Written request: Reproduce only the part of the items that opens with the line containing "scientific name: Lotus corniculatus" and closes with the line containing "genus: Verbena", substituting "division" for "phylum" and changing nothing else.

(Data taken from a collection)
[Start]

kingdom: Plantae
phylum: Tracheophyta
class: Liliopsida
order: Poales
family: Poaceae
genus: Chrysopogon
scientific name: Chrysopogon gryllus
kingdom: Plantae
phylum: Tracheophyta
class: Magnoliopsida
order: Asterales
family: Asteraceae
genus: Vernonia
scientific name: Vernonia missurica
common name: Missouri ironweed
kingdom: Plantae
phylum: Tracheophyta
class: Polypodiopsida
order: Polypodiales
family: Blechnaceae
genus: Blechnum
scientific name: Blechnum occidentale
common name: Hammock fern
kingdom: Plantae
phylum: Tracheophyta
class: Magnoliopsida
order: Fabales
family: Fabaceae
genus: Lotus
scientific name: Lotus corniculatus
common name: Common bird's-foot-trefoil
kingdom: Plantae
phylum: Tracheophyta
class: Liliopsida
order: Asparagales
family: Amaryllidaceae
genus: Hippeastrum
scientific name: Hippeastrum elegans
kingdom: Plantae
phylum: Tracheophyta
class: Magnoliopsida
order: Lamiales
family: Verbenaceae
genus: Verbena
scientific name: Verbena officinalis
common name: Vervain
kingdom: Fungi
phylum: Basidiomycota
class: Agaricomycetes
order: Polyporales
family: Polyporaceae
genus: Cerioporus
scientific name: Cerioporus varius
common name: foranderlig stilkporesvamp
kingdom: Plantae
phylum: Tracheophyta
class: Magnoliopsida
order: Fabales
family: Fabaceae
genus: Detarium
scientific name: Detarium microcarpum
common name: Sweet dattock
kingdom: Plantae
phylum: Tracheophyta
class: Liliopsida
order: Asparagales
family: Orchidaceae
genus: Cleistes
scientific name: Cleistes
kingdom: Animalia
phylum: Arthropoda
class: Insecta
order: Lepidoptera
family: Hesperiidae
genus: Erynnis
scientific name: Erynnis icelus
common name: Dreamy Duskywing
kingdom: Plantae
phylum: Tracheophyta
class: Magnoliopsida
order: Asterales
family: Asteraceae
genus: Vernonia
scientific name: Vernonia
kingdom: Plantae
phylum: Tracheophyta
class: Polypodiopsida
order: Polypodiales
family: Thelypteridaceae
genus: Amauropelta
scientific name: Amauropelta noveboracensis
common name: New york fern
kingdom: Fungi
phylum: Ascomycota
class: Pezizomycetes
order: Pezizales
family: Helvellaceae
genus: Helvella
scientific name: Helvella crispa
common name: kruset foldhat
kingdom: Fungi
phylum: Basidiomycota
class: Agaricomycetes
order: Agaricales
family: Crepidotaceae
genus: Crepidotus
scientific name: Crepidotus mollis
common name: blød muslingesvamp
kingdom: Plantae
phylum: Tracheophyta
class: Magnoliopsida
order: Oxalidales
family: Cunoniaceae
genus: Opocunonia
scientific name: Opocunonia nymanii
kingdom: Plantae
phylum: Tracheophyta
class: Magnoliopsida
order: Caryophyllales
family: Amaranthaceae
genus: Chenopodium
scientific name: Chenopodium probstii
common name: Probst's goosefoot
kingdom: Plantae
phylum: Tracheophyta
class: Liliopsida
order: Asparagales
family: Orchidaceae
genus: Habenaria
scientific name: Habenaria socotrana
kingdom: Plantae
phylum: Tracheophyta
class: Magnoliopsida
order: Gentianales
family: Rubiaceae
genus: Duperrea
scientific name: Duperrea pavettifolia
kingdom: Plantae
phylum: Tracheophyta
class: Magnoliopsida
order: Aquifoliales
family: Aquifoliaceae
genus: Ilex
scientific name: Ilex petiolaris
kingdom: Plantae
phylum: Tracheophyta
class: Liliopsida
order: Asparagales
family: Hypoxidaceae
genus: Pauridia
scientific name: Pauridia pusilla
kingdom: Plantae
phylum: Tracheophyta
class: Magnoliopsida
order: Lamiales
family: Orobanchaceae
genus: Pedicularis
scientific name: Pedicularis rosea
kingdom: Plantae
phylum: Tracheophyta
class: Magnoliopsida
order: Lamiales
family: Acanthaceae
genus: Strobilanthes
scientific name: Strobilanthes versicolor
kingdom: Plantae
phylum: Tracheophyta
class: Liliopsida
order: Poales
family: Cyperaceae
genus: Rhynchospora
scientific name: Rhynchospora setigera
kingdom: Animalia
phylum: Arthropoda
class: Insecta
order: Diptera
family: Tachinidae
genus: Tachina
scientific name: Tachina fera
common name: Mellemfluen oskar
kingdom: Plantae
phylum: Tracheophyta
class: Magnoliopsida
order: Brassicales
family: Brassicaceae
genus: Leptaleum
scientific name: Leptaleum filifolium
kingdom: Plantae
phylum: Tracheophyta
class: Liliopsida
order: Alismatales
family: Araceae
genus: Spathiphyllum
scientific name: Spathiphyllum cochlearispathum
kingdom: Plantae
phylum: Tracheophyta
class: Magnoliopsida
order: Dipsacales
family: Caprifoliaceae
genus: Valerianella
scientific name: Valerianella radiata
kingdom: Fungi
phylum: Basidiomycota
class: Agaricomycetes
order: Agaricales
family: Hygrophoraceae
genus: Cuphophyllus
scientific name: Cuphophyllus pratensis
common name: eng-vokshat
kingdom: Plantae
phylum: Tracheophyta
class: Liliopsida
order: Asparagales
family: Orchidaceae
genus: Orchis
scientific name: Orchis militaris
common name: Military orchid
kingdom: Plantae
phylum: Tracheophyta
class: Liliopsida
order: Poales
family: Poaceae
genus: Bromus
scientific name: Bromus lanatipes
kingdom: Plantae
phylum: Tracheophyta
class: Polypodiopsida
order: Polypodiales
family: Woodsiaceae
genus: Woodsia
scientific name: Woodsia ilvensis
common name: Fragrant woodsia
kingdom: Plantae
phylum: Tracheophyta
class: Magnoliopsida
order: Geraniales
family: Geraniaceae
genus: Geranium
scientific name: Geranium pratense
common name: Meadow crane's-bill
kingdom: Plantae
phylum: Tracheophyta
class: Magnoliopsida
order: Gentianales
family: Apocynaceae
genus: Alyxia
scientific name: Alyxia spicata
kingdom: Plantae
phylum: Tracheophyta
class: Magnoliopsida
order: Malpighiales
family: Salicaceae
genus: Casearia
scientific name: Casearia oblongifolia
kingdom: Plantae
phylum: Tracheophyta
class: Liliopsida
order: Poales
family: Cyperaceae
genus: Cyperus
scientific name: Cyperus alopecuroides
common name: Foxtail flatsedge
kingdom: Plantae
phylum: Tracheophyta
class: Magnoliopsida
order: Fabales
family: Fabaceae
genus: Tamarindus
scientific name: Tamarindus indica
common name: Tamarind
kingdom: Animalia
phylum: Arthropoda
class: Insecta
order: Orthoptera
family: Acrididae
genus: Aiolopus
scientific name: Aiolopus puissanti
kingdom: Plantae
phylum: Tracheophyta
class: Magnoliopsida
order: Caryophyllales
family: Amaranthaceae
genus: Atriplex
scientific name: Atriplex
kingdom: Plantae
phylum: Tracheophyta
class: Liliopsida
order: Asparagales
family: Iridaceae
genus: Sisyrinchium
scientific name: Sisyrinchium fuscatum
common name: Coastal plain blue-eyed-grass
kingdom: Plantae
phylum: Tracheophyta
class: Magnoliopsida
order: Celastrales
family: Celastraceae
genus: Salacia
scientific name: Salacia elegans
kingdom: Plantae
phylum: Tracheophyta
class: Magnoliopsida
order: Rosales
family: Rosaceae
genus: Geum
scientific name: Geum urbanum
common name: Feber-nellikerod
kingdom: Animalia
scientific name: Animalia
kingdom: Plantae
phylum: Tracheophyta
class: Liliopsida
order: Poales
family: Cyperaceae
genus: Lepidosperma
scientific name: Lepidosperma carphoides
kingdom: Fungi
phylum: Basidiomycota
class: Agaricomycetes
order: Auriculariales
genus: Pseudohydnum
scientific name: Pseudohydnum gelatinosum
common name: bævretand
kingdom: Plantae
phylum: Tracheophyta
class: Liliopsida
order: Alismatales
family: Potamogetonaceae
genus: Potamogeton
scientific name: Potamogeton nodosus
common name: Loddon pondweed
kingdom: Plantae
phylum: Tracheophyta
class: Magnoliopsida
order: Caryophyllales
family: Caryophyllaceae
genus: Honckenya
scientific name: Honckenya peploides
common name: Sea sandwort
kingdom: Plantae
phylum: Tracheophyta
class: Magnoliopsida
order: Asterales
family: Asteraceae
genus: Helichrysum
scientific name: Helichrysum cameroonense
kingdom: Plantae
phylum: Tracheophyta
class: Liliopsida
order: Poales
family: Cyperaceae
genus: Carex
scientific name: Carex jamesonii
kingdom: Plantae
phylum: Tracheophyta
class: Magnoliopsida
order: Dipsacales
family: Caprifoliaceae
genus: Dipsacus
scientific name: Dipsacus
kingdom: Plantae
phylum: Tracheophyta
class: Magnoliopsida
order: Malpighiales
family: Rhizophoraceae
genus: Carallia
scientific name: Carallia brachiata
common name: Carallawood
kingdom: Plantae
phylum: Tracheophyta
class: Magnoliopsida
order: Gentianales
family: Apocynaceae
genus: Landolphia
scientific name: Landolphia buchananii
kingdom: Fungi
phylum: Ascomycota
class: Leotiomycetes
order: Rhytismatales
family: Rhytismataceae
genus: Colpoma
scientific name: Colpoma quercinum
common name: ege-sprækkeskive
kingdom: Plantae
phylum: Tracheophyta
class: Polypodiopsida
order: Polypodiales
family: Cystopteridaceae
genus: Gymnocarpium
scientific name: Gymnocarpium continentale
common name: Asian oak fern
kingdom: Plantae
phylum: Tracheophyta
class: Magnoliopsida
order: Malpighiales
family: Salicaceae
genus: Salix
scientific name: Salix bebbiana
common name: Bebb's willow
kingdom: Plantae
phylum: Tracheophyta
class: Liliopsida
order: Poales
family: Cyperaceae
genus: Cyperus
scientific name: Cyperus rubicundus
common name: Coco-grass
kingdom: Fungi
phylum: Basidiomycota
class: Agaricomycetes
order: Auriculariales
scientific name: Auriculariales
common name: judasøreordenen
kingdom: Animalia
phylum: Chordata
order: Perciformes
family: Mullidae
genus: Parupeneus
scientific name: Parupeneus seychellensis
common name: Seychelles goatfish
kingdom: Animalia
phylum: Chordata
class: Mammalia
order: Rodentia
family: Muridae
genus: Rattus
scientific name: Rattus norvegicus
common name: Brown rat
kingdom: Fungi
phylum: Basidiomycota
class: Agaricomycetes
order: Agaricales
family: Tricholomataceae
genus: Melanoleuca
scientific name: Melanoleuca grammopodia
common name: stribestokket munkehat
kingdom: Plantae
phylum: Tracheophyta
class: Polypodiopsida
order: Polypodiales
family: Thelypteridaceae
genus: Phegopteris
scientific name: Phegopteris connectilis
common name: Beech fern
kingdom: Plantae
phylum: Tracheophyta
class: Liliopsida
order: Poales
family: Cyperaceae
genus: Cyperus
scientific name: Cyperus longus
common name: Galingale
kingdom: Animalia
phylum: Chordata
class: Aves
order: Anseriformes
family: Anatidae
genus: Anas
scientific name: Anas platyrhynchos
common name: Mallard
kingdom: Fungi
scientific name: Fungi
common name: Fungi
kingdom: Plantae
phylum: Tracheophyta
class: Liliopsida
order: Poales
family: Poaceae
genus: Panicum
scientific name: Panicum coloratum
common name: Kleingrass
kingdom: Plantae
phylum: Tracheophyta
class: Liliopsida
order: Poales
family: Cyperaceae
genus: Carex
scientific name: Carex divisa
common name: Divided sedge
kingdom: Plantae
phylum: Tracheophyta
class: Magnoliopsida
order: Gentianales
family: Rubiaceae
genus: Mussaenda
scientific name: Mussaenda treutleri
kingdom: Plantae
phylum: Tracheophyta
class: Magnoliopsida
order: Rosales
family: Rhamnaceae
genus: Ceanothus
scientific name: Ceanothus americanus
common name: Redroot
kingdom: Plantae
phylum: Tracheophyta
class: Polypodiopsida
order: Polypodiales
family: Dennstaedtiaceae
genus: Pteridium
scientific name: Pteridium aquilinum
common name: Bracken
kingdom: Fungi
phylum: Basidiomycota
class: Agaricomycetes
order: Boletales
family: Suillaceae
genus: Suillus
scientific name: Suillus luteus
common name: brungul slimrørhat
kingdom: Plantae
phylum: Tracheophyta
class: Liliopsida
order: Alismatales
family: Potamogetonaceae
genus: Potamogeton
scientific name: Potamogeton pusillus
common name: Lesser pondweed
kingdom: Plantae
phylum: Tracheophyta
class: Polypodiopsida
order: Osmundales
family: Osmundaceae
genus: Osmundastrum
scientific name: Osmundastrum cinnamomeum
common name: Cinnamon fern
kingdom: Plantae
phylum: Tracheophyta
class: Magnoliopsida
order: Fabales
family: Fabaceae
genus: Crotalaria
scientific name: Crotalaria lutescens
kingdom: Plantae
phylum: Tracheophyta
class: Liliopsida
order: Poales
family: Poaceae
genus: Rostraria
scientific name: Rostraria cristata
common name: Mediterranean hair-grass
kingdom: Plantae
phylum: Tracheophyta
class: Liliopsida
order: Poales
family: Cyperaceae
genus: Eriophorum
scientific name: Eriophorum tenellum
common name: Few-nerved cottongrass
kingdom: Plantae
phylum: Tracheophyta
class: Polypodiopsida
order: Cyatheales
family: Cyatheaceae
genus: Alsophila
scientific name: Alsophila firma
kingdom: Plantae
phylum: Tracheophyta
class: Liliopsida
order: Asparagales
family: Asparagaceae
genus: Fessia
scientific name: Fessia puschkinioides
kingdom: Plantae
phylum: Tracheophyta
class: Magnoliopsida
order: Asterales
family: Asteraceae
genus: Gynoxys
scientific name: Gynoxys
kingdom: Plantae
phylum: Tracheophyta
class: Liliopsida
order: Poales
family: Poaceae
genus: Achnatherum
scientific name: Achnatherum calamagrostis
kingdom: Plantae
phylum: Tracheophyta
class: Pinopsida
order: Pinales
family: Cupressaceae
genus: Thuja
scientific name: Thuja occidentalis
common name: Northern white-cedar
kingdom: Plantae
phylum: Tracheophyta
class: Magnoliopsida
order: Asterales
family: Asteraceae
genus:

[End]

Task output:
scientific name: Lotus corniculatus
common name: Common bird's-foot-trefoil
kingdom: Plantae
division: Tracheophyta
class: Liliopsida
order: Asparagales
family: Amaryllidaceae
genus: Hippeastrum
scientific name: Hippeastrum elegans
kingdom: Plantae
division: Tracheophyta
class: Magnoliopsida
order: Lamiales
family: Verbenaceae
genus: Verbena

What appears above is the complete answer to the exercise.